Por Maria
Clara Lucchetti Bingemer
Uma das expressões mais presentes nos discursos e
na prática do Papa Francisco é a "cultura de encontro". Ele a
tem repetido muitas vezes e em diversas ocasiões, e é uma prática importante
de seu pontificado por ser a mensagem que deseja transmitir a quem a
ouve, em número cada vez maior, em todo o mundo, não só em Roma.
O objetivo deste artigo é refletir sobre a proposta
do Papa Francisco de transmitir o que é primordial em um encontro. Não só
conhecer, mas procurar ouvir as pessoas, estar com elas, não apenas para
lamentar, mas se deixar levar pela compaixão às que são mais vulneráveis.
Dizer-lhes “não chorem” e dar-lhes “pelo menos uma gota de vida".
A intenção do Papa é combater a indiferença que
prevalece em todos nós, a superficialidade das relações, buscar um encontro
verdadeiro e profundo com o outro. Mas para que isso ocorra, afirma o
pontífice, precisamos ser pacientes se quisermos entender quem é diferente de
nós. A pessoa não se expressa plenamente quando é simplesmente tolerada, e sim
quando percebe que é verdadeiramente bem-vinda. É preciso termos um desejo
genuíno de ouvir o outro, aprender a ver o mundo com olhos diferentes e
apreciar a experiência humana que se manifesta em diferentes culturas e
tradições. Apreciar melhor os grandes valores inspirados do cristianismo, como
a visão do homem como pessoa, o casamento e a família, a distinção entre as
esferas religiosa e política, os princípios de solidariedade e subsidiariedade,
entre outros.
Devemos demonstrar ao outro nossa espiritualidade e
o desejo de servir a Deus. Se o outro me deixa indiferente, trancado no meu
próprio eu, o encontro não acontece, nem a transformação da vida. O próprio
Papa Francisco nos diz: "Estamos acostumados a uma cultura de indiferença
e temos de trabalhar e rezar pela graça de fazer uma cultura de encontro.
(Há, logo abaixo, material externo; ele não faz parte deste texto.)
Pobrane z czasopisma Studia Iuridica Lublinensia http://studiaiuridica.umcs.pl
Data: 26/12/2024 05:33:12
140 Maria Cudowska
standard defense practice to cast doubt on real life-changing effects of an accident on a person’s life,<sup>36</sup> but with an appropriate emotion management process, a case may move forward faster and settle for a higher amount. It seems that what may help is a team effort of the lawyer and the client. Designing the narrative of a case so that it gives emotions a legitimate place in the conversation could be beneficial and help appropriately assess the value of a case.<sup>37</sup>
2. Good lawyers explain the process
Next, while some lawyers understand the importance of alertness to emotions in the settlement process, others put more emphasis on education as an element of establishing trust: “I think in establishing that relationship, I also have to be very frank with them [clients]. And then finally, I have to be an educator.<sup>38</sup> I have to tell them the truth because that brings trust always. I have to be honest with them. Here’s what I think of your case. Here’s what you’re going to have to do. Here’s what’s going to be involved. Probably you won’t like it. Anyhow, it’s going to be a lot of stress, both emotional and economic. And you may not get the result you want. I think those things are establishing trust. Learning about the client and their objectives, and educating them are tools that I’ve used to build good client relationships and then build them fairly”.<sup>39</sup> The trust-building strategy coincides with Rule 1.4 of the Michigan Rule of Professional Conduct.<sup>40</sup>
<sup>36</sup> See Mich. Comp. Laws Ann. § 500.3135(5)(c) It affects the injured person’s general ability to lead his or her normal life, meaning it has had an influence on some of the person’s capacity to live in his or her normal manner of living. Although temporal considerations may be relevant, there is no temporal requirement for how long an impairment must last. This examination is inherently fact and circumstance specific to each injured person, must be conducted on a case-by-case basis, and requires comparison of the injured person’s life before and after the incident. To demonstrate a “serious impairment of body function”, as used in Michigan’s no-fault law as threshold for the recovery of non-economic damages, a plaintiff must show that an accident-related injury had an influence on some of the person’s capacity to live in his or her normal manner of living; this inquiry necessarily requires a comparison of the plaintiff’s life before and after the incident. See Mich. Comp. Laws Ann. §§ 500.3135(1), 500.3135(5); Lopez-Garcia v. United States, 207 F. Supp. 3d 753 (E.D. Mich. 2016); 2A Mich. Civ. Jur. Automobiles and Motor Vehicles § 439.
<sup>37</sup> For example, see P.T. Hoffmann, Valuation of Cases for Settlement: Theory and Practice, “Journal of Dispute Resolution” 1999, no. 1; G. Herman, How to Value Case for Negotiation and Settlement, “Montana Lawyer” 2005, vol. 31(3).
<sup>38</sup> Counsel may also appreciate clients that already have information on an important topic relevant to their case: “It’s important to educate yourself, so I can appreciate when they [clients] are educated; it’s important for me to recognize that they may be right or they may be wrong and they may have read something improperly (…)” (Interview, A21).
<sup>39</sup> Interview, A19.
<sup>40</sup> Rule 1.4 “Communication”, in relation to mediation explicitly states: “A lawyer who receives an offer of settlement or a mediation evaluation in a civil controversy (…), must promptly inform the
Resgatar em cada pessoa a sua dignidade como filhos de Deus, a dignidade da
vida. Estamos acostumados à ficarmos indiferentes quando vemos tanto as
calamidades deste mundo como as pequenas coisas. Dizemos apenas ”quanta
pobreza, quanto sofrimento”. Se não olharmos o suficiente para ver, não podemos
ajudar a fazer uma cultura de encontro.”
O discernimento passa através da corporeidade que é
a nossa condição de presença no mundo. Todos os sentidos têm que estar presentes
quando se trata de realizar uma reunião com o outro. É preciso olhar, ouvir,
tocar, ficar mais perto sempre, para não só dar, mas também e igualmente
receber o que o outro tem para mim. “A cultura do encontro exige que estejamos
dispostos não só para dar mas também para receber dos outros."
Segundo o Papa, para que isso ocorra é preciso
acreditar no outro; acreditar que ele ou ela tem algo bom para mim, para me
ajudar a crescer, para viver plenamente, para dar a minha medida como ser
humano, como filho de Deus. É preciso estabelecer um diálogo com os homens e as
mulheres para entender suas expectativas, suas dúvidas, suas esperanças,
e para oferecer o Evangelho que é Jesus Cristo, Deus feito homem, que morreu e
ressuscitou para nos libertar do pecado. Este desafio exige uma profunda
atenção à vida, exige sensibilidade espiritual. Dialogar significa estar
convencido de que o outro tem algo bom para dizer, aceitar o seu ponto de
vista, as suas propostas. O diálogo não significa desistir das ideias e tradições.
O Papa deixa claro que a experiência do encontro
envolve diferenças e cresce com elas. No encontro com o outro que é diferente
de nós podemos aprender muito e enriquecer toda a Igreja e a sociedade, a
partir da experiência e a perspectiva do outro. Isso, porém, não significa
perder a minha identidade. Até porque a minha identidade é parte do poliedro, é
a minha contribuição, é o meu dom para os outros. Se não houver identidades
claras, não há conflito, mas também não há vida, tudo é vazio.
A "unidade na diversidade" ou
"diversidade reconciliada" é a proposta do Papa em relação a outras
religiões e de outras igrejas. O outro, o diferente, tem o seu lugar.
Maria Clara Bingemer, professora do Departamento de Teologia da PUC-Rio. É autora de "A Argila e o espírito - ensaios sobre ética, mística e poética" (Ed. Garamond), entre outros livros.